The simplest is the regex used to find capitalised words in WordCaseAnnotator and the most complex is the ridiculously painful one used to find email addresses in EmailAnnotator.

Note that the regexes are prepared in the annotator initializer, and reused for each new CAS to process, to improve performance.

UIMA pipeline

The UIMA pipeline is defined in a single Java class.

It finds the XML descriptor for the pipeline by looking in the location where BlueMix will unpack the war.

It creates a CAS pool to make it easier to handle multiple concurrent requests, and avoid the overhead of creating a CAS for every request.

Once the pipeline is initialised, it is ready to handle incoming analysis requests.

Once the CAS has passed through the pipeline, the annotations are immediately copied out of the CAS into a POJO, so that the CAS can be returned to the pool.

REST API

The war file deployed to BlueMix contains a web.xml which specifies the servlet that implements the REST API.

I’m using Wink to implement the API. The servlet definition in the web.xml specifies where to find the list of API endpoints and the URL where the API should be.

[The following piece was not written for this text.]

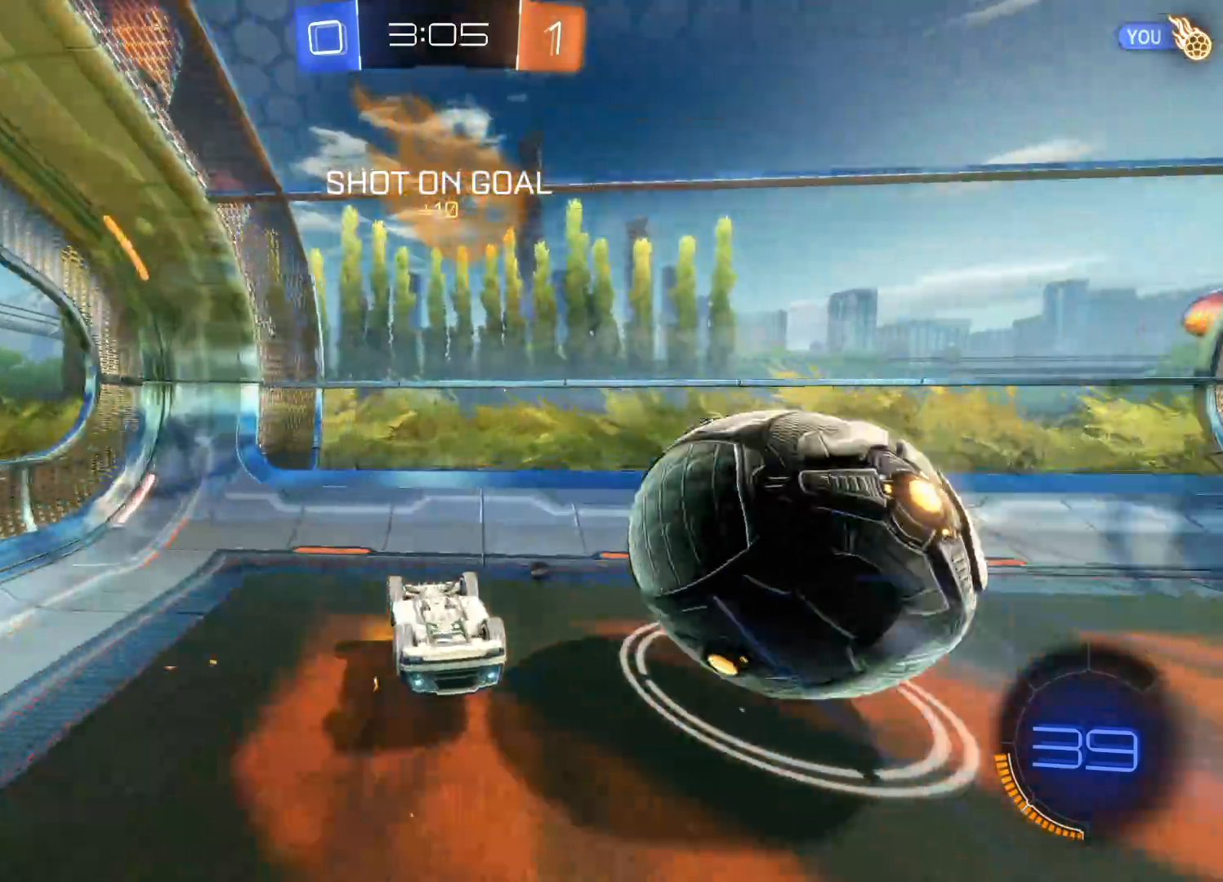
{"buttons": [], "left_stick": "center", "right_stick": "center", "events": []}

The list of API endpoints is a list of classes that Wink uses. There is only one API endpoint, so only one class listed.

The API implementation is a very thin wrapper around the Pipeline class.

Everything is defined using annotations, and Wink handles turning the response into a JSON payload.

That’s it

I think that’s pretty much it.

I’ve added a simple front-end webpage, with a script to submit API requests for people who don’t want to do it with something like curl.

It’s live at uimahelloworld.mybluemix.net.

Like I said, it’s very simple. The Java itself isn’t particularly complex. My reason for sharing it was to provide a boilerplate config for defining a UIMA analytics pipeline, wrapping it in a REST API, and deploying it to BlueMix.

Once you’ve got that working, you can do text analytics in BlueMix as complex as whatever you can dream up for your annotators.

When I get time, I’ll write a follow-up post sharing what that could look like.